Pull out the lines in the rows below verbatim, starting at the line that contains "1. from subcmds import all_commands" and stopping after the line that contains "name = None".

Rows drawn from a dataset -
--
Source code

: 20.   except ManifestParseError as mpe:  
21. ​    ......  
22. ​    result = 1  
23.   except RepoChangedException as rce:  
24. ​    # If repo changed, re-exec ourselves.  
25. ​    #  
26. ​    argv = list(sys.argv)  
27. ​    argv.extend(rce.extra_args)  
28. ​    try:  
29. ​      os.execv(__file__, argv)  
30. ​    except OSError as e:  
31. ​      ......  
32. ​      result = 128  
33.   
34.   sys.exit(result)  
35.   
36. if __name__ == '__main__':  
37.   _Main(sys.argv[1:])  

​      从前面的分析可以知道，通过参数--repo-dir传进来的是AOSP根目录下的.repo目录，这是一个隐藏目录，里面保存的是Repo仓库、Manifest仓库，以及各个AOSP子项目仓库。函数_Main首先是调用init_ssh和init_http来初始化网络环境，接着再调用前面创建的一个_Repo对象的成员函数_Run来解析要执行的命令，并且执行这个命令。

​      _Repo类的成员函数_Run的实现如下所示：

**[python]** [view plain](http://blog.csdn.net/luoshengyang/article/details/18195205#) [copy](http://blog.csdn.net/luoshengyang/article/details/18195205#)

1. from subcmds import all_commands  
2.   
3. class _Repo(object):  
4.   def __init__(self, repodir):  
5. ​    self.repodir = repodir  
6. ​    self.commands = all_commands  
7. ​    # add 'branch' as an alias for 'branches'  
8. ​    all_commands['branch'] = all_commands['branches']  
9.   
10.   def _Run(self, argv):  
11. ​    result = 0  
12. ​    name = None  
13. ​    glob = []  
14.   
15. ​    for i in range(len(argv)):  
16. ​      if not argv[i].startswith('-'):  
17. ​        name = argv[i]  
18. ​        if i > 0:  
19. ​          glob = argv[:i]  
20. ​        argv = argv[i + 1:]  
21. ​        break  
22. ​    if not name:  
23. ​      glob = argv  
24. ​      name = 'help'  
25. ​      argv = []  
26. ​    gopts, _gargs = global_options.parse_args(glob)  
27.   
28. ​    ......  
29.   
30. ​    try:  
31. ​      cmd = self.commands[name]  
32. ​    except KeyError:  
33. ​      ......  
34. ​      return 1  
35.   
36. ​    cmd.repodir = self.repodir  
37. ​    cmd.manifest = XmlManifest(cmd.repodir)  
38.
--
Your response -
1. from subcmds import all_commands  
2.   
3. class _Repo(object):  
4.   def __init__(self, repodir):  
5. ​    self.repodir = repodir  
6. ​    self.commands = all_commands  
7. ​    # add 'branch' as an alias for 'branches'  
8. ​    all_commands['branch'] = all_commands['branches']  
9.   
10.   def _Run(self, argv):  
11. ​    result = 0  
12. ​    name = None  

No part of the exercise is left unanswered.